Hypothyroidism induced by a 12-week iodine-deficient diet was confirmed, as evidenced by a substantial decrease of over 40% in T3 and T4 circulating levels compared to the control group (−61% and −40%, respectively). Using methimazole, Parija et al. also achieved similar observations, with an approximately 50% decrease in both T3 and T4 plasma levels [18]. Since DIO1 is responsible for the conversion of T4 in T3, it was therefore important to ensure that the treated rats were able to generate the active metabolite T3. Results indeed confirmed the presence of the enzyme in all tested groups of rats. Moreover, an enhanced immunoreactive band was quantified in the high dose T4-treated group, likely induced as the result of the high level of circulating T4, synthesis of T3 and activation of nuclear thyroid hormone receptors.

Effect of thyroid disorders on uterine contraction patterns

Altogether, the data collected from non-pregnant rats show that thyroid disorders induced a modification in uterine contractile patterns. A dose-dependent effect was indeed observed on the measured contractile parameters in all three intervention groups. Both hypothyroidism and excess T4 demonstrated distinctive abnormal contractile modifications. On the one hand, results demonstrate that hypothyroidism decreased both time to peak and duration to 90% relaxation, while increasing the frequency of contractile activity. Parija et al. also demonstrated an increased frequency of spontaneous rhythmic contractions in 18-day pregnant rat uterus [19]. In contrast, when the hypothyroid rats were treated with high doses of T4 (100 μg/kg/day), a substantial increase in the duration of phasic contractions along with a decrease in frequency were observed. Of note, in the hypothyroid rats group treated with low T4 doses (20 μg/kg/day), analysis of the contractile pattern revealed a return to baseline values. These results could be extended to the modifications observed on the in vitro contractile activity in pregnant women presenting hypothyroidism under T4-treatment, which displayed an increased duration and a decreased frequency [5]. Our data hence suggest that the abnormal changes in myometrial reactivity of the uterine tissues are likely related to T4 supplementation.
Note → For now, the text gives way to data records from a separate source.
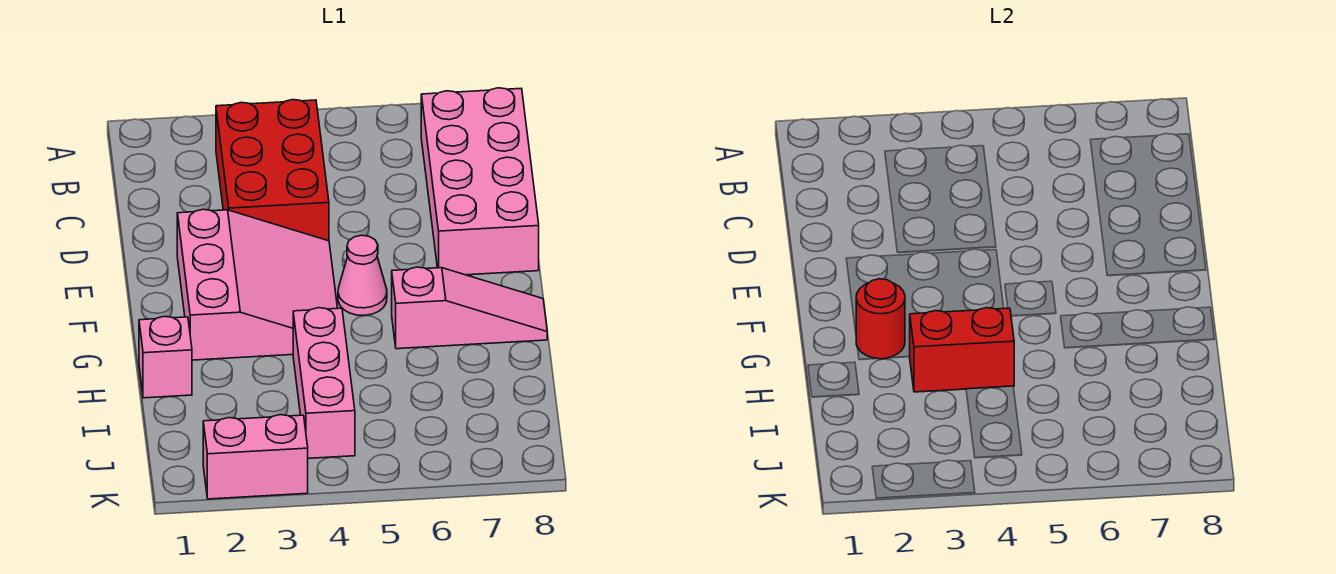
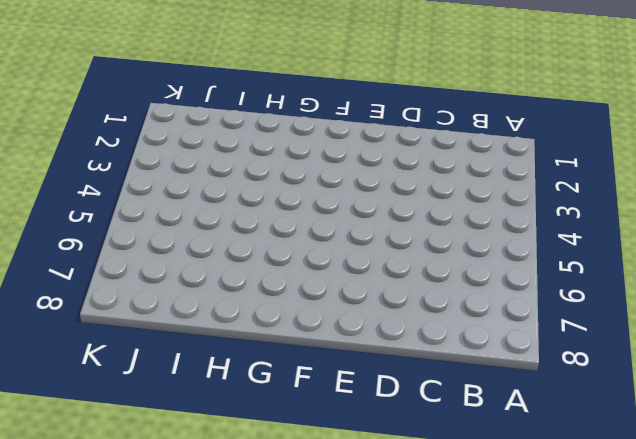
none -> red 2x3 brick [216,100,329,241]
none -> pink 2x4 brick [421,88,539,275]

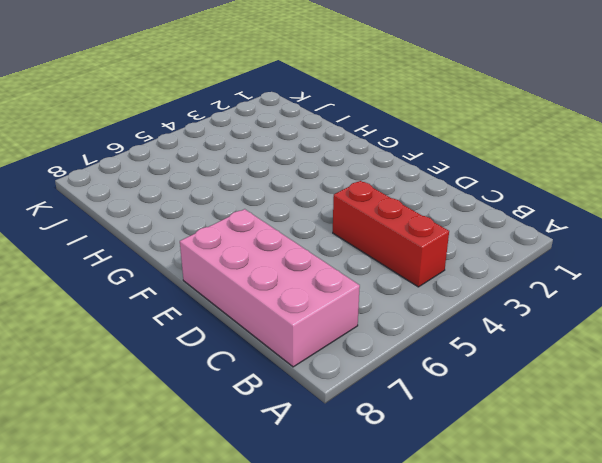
red 1x3 brick [333,181,449,287] -> red 2x3 brick [216,100,329,241]
none -> pink 3x3 slope [177,209,337,360]
none -> pink 1x1 cone [338,235,387,316]

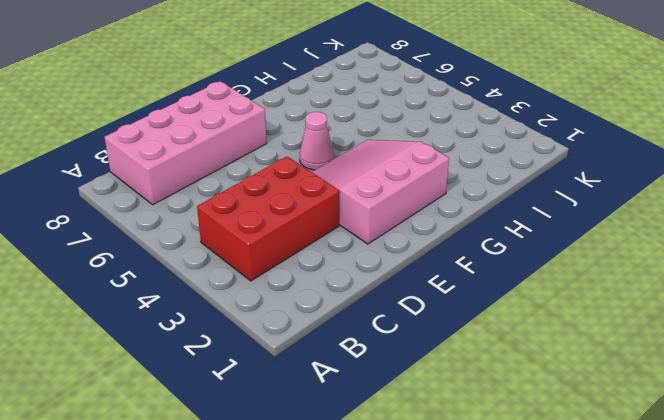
none -> pink 1x3 slope [392,267,547,349]
none -> pink 1x1 brick [139,316,192,398]

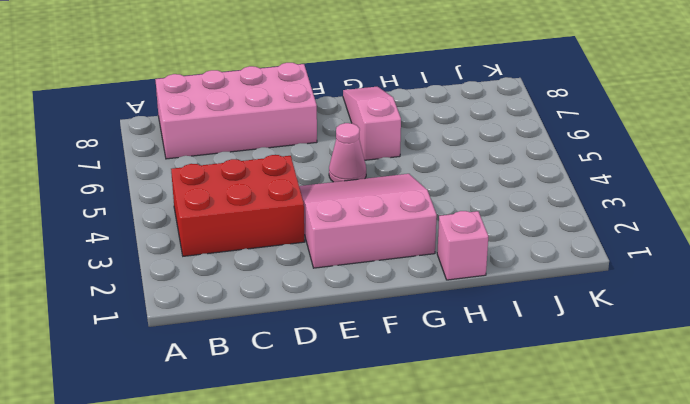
none -> pink 1x3 brick [293,308,355,458]
none -> pink 1x2 brick [203,415,308,499]

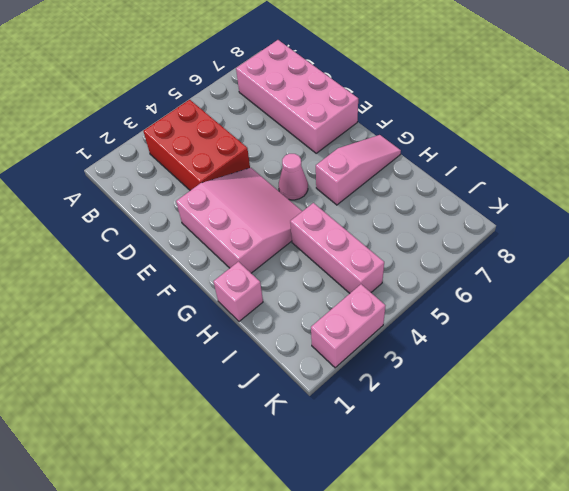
none -> red 1x1 round brick [856,279,905,359]
none -> red 1x2 brick [910,308,1014,392]

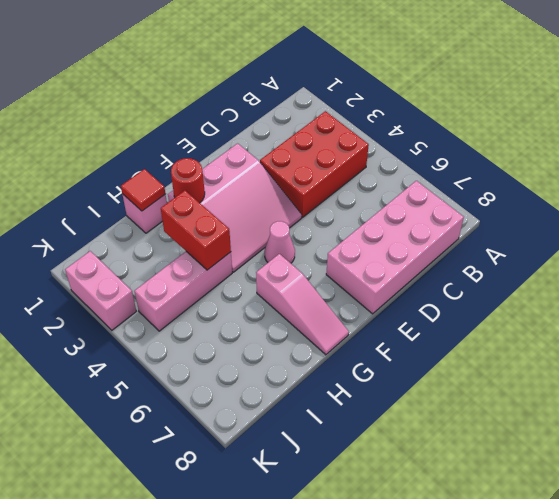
red 1x1 tile [121,169,165,211] -> none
This effect of T4 treatment could be explained by the action of thyroid hormones on ionic channels. An elevation in calcium channel mRNA expression has been demonstrated in atrial cells under hyperthyroid conditions [7]. As a result, the expression of K+ channels, SERCA and ionic pumps are modified. Moreover, uterine activity after acute muscarinic agonist treatment (concentration increments of methacholine) were shown herein to be enhanced in hypothyroid condition. Female rats treated with high doses of T4 furthermore showed a decreased reactivity to this uterotonic agent. These results are thus consistent with a previous report [9].

In summary, the present study establishes that abnormal uterine contraction patterns can be observed under hypothyroidism with and without T4 treatments. These findings putatively explain the atypical contraction pattern observed in vitro in pregnant women treated with T4 to counterbalance a hypothyroid condition. Our current observations, obtained in an in vivo rat model, lead us to propose the translational hypothesis that a better management of this group of pregnant women may help avoid abnormal labor patterns which could cause a higher rate of C-sections in this particular population. A specific intervention aimed at improving the adjustment of T4 administration at the end of pregnancy would help in solving this issue.

Conflicts of interest

The authors declare they have no conflicts of interest.